Late-Round Flier Wide Receivers
August 8, 2013 | C.D. Carter
If you’re keen on buying a fantasy football lottery ticket just before you draft your defense and kicker – and really, you should always do this – you might as well make it count.
It’s always nice to stack your bench with supremely talented players who just need an opportunity to rack up a little fantasy production and prove a draft day steal. There’s a lot to be said, however, for players who might be best described as “the only option their team really has.”
Below are two receivers who fit the description, or something close to it. They can all be had for pennies on the fantasy dollar.
Jeremy Kerley, NYJ
Average Draft Position: WR79
Kerley, who is going undrafted in all but the rare 38-team fantasy leagues that require 19 receivers, will be the Jets’ default No. 1 wide receiver come Opening Day. Even the prospect of Mark Sanchez starting the season as Gang Green’s signal caller shouldn’t dampen enthusiasm for Kerley’s early-season prospects, as Sanchez posted a nice 7.5 Adjusted Yards/Attempt (AYA) when throwing to Kerley in 2012 – his highest AYA to any Jets’ pass catcher.
New offensive coordinator Marty Mornhinweg’s propensity to pass should serve Kerley well, especially in PPR formats.

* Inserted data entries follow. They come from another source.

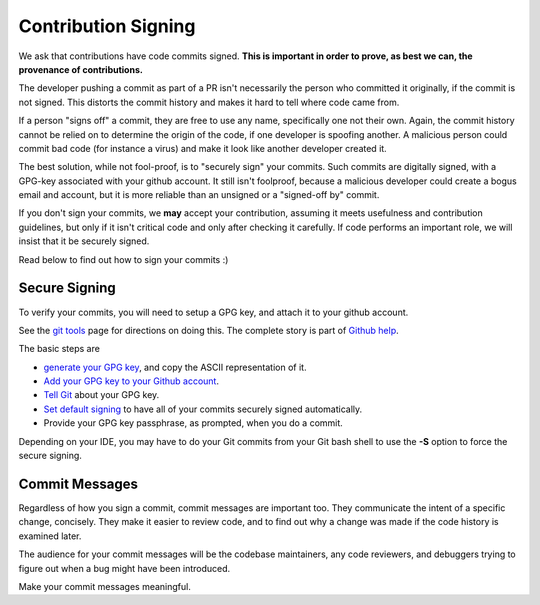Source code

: ====================
Contribution Signing
====================

We ask that contributions have code commits signed. **This is important in order
to prove, as best we can, the provenance of contributions.**

The developer pushing a commit as part of a PR isn't necessarily the person
who committed it originally, if the commit is not signed. This distorts the
commit history and makes it hard to tell where code came from.

If a person "signs off" a commit, they are free to use any name, specifically
one not their own. Again, the commit history cannot be relied on to determine
the origin of the code, if one developer is spoofing another. A malicious person
could commit bad code (for instance a virus) and make it look like another
developer created it.

The best solution, while not fool-proof, is to "securely sign" your
commits. Such commits are digitally signed, with a GPG-key
associated with your github account. It still isn't foolproof, because
a malicious developer could create a bogus email and account, but it is
more reliable than an unsigned or a "signed-off by" commit.

If you don't sign your commits, we **may** accept your contribution,
assuming it meets usefulness and contribution guidelines, but only
if it isn't critical code and only after checking it carefully.
If code performs an important role, we will insist that it be securely signed.

Read below to find out how to sign your commits :)


Secure Signing
==============

To verify your commits, you will need to
setup a GPG key, and attach it to your github account.

See the `git tools <https://git-scm.com/book/en/v2/Git-Tools-Signing-Your-Work>`_
page for directions on doing this. The complete story is part of
`Github help <https://help.github.com/categories/gpg/>`_.

The basic steps are

-  `generate your GPG key <https://help.github.com/articles/generating-a-new-gpg-key/>`_, and copy the ASCII representation of it.
-  `Add your GPG key to your Github account <https://help.github.com/articles/adding-a-new-gpg-key-to-your-github-account/>`_.
-   `Tell Git <https://help.github.com/articles/telling-git-about-your-gpg-key/>`_ about your GPG key.
-   `Set default signing <https://help.github.com/articles/signing-commits-using-gpg/>`_ to have all of your commits securely signed automatically.
-   Provide your GPG key passphrase, as prompted, when you do a commit.

Depending on your IDE, you may have to do your Git commits from your Git bash shell
to use the **-S** option to force the secure signing.

Commit Messages
===============

Regardless of how you sign a commit, commit messages are important too.
They communicate the intent of a specific change, concisely.
They make it easier to review code, and to find out why a change was made
if the code history is examined later.

The audience for your commit messages will be the codebase maintainers, any
code reviewers, and debuggers trying to figure out when a bug might have been
introduced.

Make your commit messages meaningful.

Santonio Holmes is going to miss at least the first month of the season, according to New York beat writers, leaving Kerley and second-year Stephen Hill as the likely Week 1 starters. Most encouraging for those willing to use a late-round pick on Kerley are his targets during a 2012 midseason stretch in which he served – once again – as the team’s default No. 1 wide receiver.
|Week 5 vs. HOU||9 targets|
|Week 6 vs. IND||6 targets|
|Week 7 vs. NE||11 targets|
|Week 8 vs. MIA||11 targets|
|Week 10 vs. SEA||8 targets|
Golden Tate, SEA
Average Draft Position: WR59
Seattle Seahawks head coach Pete Caroll, in the wake of Percy Harvin’s hip surgery that could keep him out until the waning weeks of 2013, said Tate has been involved in every offensive package over the past month, standing out as an offensive threat who could be used similarly to the multi-use Harvin.
Tate, who drew 68 targets last season – nine fewer than teammate Sidney Rice – showed fantastic chemistry with Russell Wilson. Wilson posted an AY/A of 12.05 when throwing to Tate – one of the highest AY/A of any combo in the NFL.
“There is quiet buzz about [Tate] in the coaching and front office here, with every belief that he is ready to make a leap into the upper echelon of receivers and not just a guy who flashes remarkable skills but then fades in and out of games,” CBS writer Jason LaConfora wrote shortly after Harvin’s hip surgery. “Carroll said the Seahawks have Tate in pretty much every package they run, and will use him not just deep but in the shallow, tempo passing game, across the middle.”
I think Tate could rise into the seventh round of drafts come late August, so if you’re drafting early – a move of questionable wisdom – I think taking Tate late could return huge dividends.